Gerektiğinden fazla kontrollüyüm çoğu zaman tabii ki... Ben de bunu merak ediyorum tam olarak. Bir kontrol var ama kontrol olmasa ne yapacaktım acaba? Kontrol, şikayet ettiğim kadar başka bir şeye de dönüştürdü mü beni acaba. Zarif bir kadın olmayı severim ama aynı zamanda hergele diye tarif edilebilecek bir yanım da var... Neşeyi, şakayı çok severim. Ama bunun bir dozu var. Hayatta doz meselesi önemli benim için. Koşup koşup sokakta birinin boynuna atlayıp bacaklarımı da beline dolamam ama filmlerde o sahneye bayılırım. Ben insana ait çok duyguyu kullanmadığımı fark ettim. Bu yazıları da o nedenle yazdım. Hepimiz basit ve sade olanı arıyoruz ama ondan çok uzağız. Yaşama daha cesur davranınca hayat da sana aynı cesarette geliyor. Yapmamak korku getiriyor yani.

Yerleşmek istediğin bir yer var mı gerçekten?

Başka bir yerde yaşamayı istiyorum, mutlaka deniz kenarı ve yeşil olmalı ama. İnsanlar çok gülümsemeli... Sen kendi hikayenin içinde kalacaksın ve yanından hayat geçecek. Alışkanlıklarımdan çok kolay vazgeçebilen biri değilim ve konfor alanımın dışına çıkamıyorum. Bundan kurtulmak zor. Acısız bir bilinmezlik bizi korkutuyor ama acılı bildiğimiz hiçbir şeyden kopamıyoruz. Yazarken daha özgür hissediyorum kendimi. İç huzuru denen şeyin basit formülü ne, bunu arıyoruz. Benim için, ne istiyorsam onu bilmek... Ne istiyorsun sorusunun yanıtı çok kolay gelmiyor ne yazık ki her zaman.
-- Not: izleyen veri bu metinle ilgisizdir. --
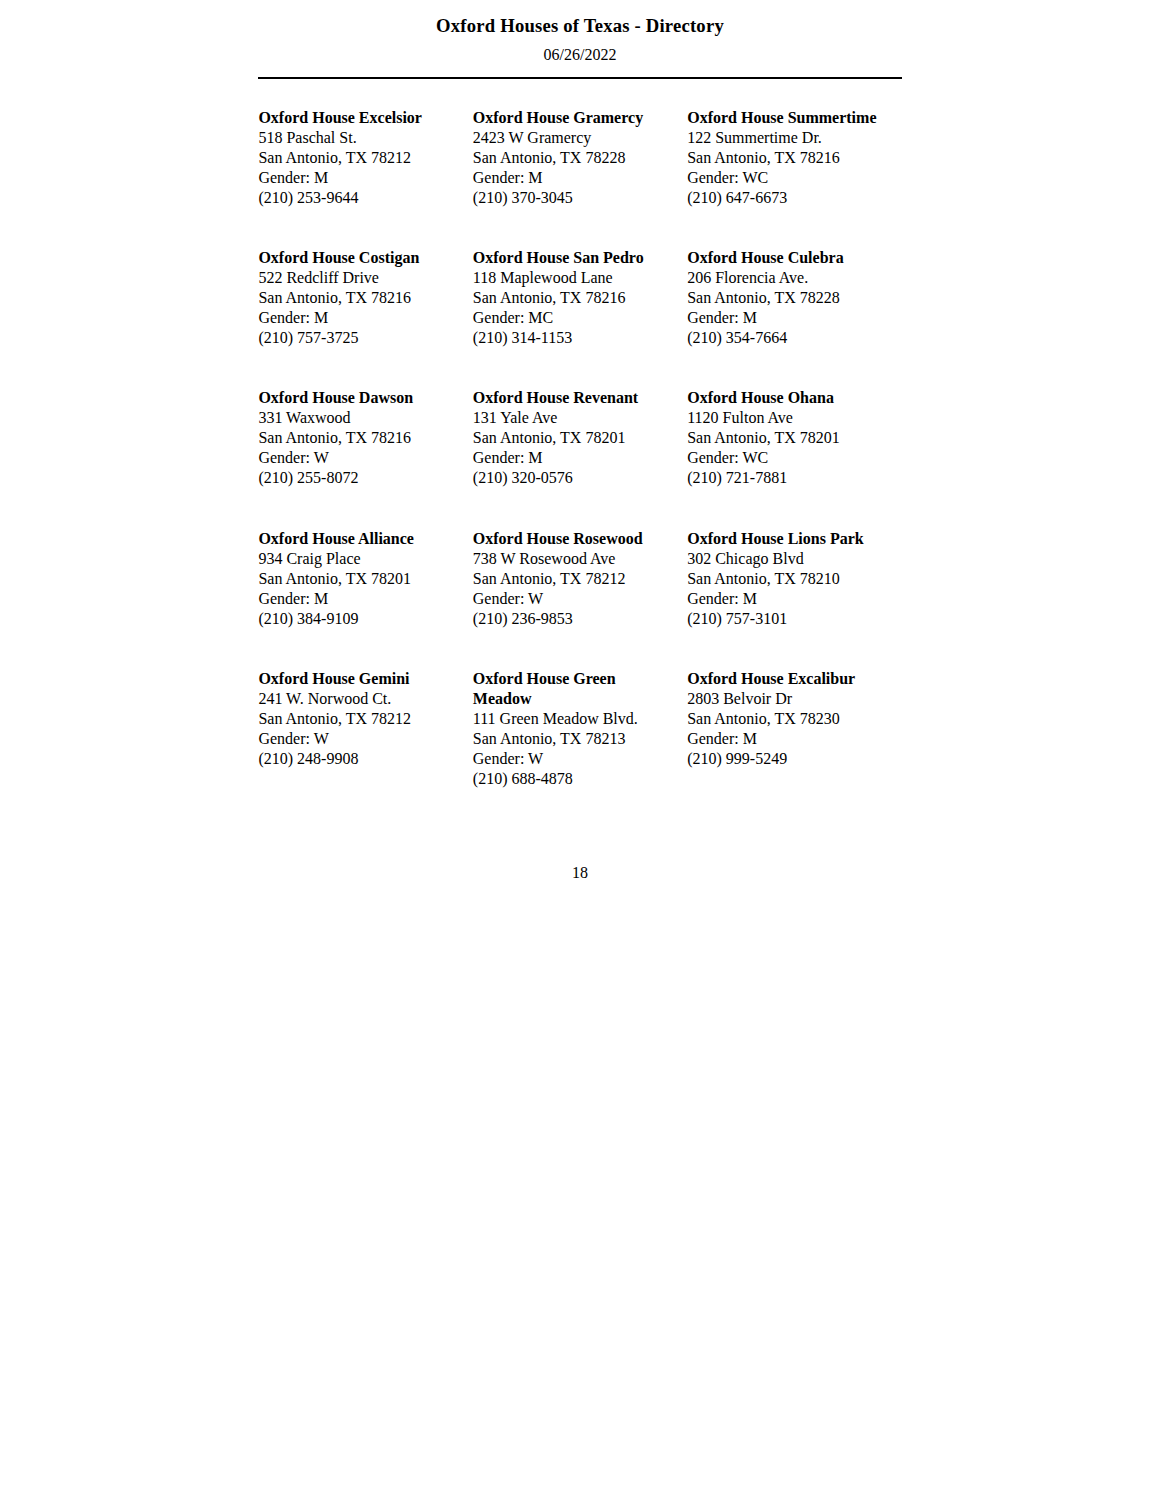Oxford Houses of Texas - Directory
06/26/2022
| Oxford House Excelsior 518 Paschal St. San Antonio, TX 78212 Gender: M (210) 253-9644 | Oxford House Gramercy 2423 W Gramercy San Antonio, TX 78228 Gender: M (210) 370-3045 | Oxford House Summertime 122 Summertime Dr. San Antonio, TX 78216 Gender: WC (210) 647-6673 |
| Oxford House Costigan 522 Redcliff Drive San Antonio, TX 78216 Gender: M (210) 757-3725 | Oxford House San Pedro 118 Maplewood Lane San Antonio, TX 78216 Gender: MC (210) 314-1153 | Oxford House Culebra 206 Florencia Ave. San Antonio, TX 78228 Gender: M (210) 354-7664 |
| Oxford House Dawson 331 Waxwood San Antonio, TX 78216 Gender: W (210) 255-8072 | Oxford House Revenant 131 Yale Ave San Antonio, TX 78201 Gender: M (210) 320-0576 | Oxford House Ohana 1120 Fulton Ave San Antonio, TX 78201 Gender: WC (210) 721-7881 |
| Oxford House Alliance 934 Craig Place San Antonio, TX 78201 Gender: M (210) 384-9109 | Oxford House Rosewood 738 W Rosewood Ave San Antonio, TX 78212 Gender: W (210) 236-9853 | Oxford House Lions Park 302 Chicago Blvd San Antonio, TX 78210 Gender: M (210) 757-3101 |
| Oxford House Gemini 241 W. Norwood Ct. San Antonio, TX 78212 Gender: W (210) 248-9908 | Oxford House Green Meadow 111 Green Meadow Blvd. San Antonio, TX 78213 Gender: W (210) 688-4878 | Oxford House Excalibur 2803 Belvoir Dr San Antonio, TX 78230 Gender: M (210) 999-5249 |
18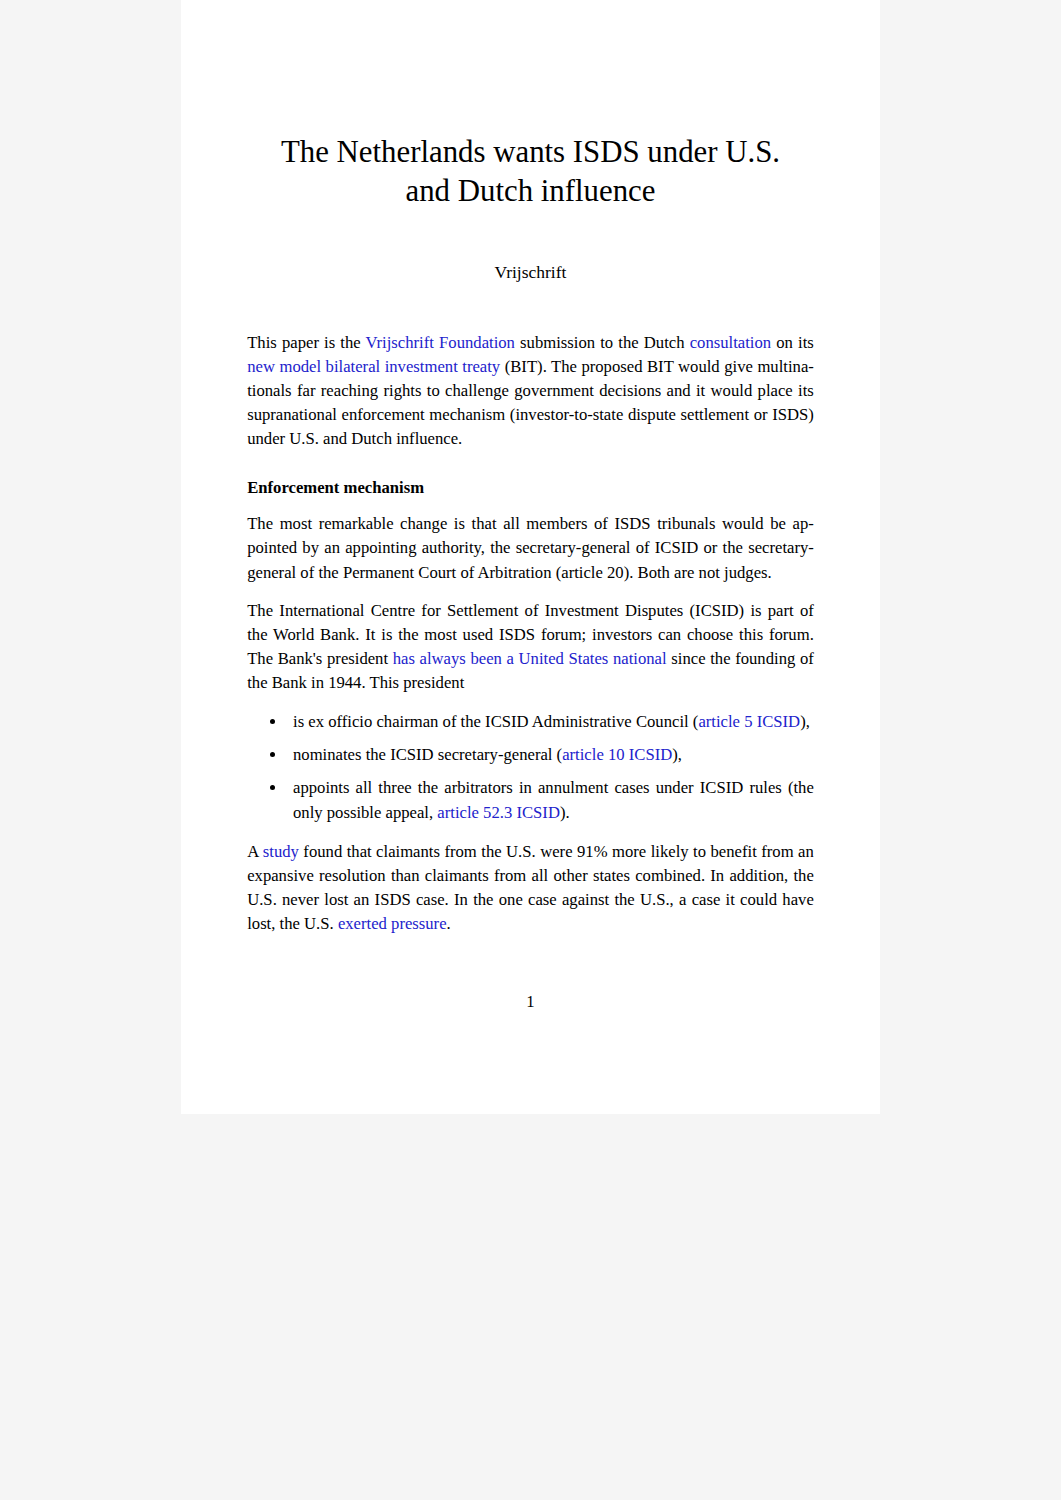The Netherlands wants ISDS under U.S.
and Dutch influence
Vrijschrift
This paper is the Vrijschrift Foundation submission to the Dutch consultation on its new model bilateral investment treaty (BIT). The proposed BIT would give multinationals far reaching rights to challenge government decisions and it would place its supranational enforcement mechanism (investor-to-state dispute settlement or ISDS) under U.S. and Dutch influence.
Enforcement mechanism
The most remarkable change is that all members of ISDS tribunals would be appointed by an appointing authority, the secretary-general of ICSID or the secretary-general of the Permanent Court of Arbitration (article 20). Both are not judges.
The International Centre for Settlement of Investment Disputes (ICSID) is part of the World Bank. It is the most used ISDS forum; investors can choose this forum. The Bank's president has always been a United States national since the founding of the Bank in 1944. This president
is ex officio chairman of the ICSID Administrative Council (article 5 ICSID),
nominates the ICSID secretary-general (article 10 ICSID),
appoints all three the arbitrators in annulment cases under ICSID rules (the only possible appeal, article 52.3 ICSID).
A study found that claimants from the U.S. were 91% more likely to benefit from an expansive resolution than claimants from all other states combined. In addition, the U.S. never lost an ISDS case. In the one case against the U.S., a case it could have lost, the U.S. exerted pressure.
1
Sakatlanmış ilişkileri neden sürdürüyoruz sence?

Sakatlanmış ilişkilerin hiçbiri karşı tarafın ne kadar kötü olduğuyla ilgili değil bence. Seviyor ama sorunlar yaşıyorsak hep merak ediyorum acaba seviyorum diye kasdettiğimiz duygu gerçekte ne? Bağımlılık mı geliştirdin, çıkarın mı var, yalnızlık korkun mu var? İlişkinin üzerindeki yara bantı ne? Sorun başladığında kendinle ilişkin sağlam olsa, gidip gitmemek o kadar önemli olmaz sanırım. ‘Bu konuşma tarzından hoşlanmadım ben gidiyorum’ dersin ve gidersin sonra bu adam birine mi gidecek sana mı gelecek düşünmezsin bizler kendi korkularımızla egomuzla ilişki kurup başarısız oluyoruz. Bizler çok üretim yapmıyoruz, hobilerimiz yok kendimizi donatabileceğimiz bir şey yok, o yüzden belki yapay hayatlar kuruyoruz. Önce sen bir şeyi iyi yaptığına inanmalısın. Üretim yapmayınca kendi mutluluğunu bulman ve birini sevmen zorlaşıyor. Kendi gerçeğimizi gösterme cesaretine sahip olamıyoruz bu yüzden... Ve hep yalan söylemek zorunda kalıyoruz kendimize.

Ben 41 yaşımı bitirdim ama hayatımda hiç kendi karşıma çıkıp kendimi bu kadar delik deşik etmemiştim. Dikildim karşıma kendimi ters yüz etmeye çalışıyorum. 40’tan sonra kafamdaki hayatı istiyorum. Bana ait her şey yakınımda olsun yine acı çekeyim değer.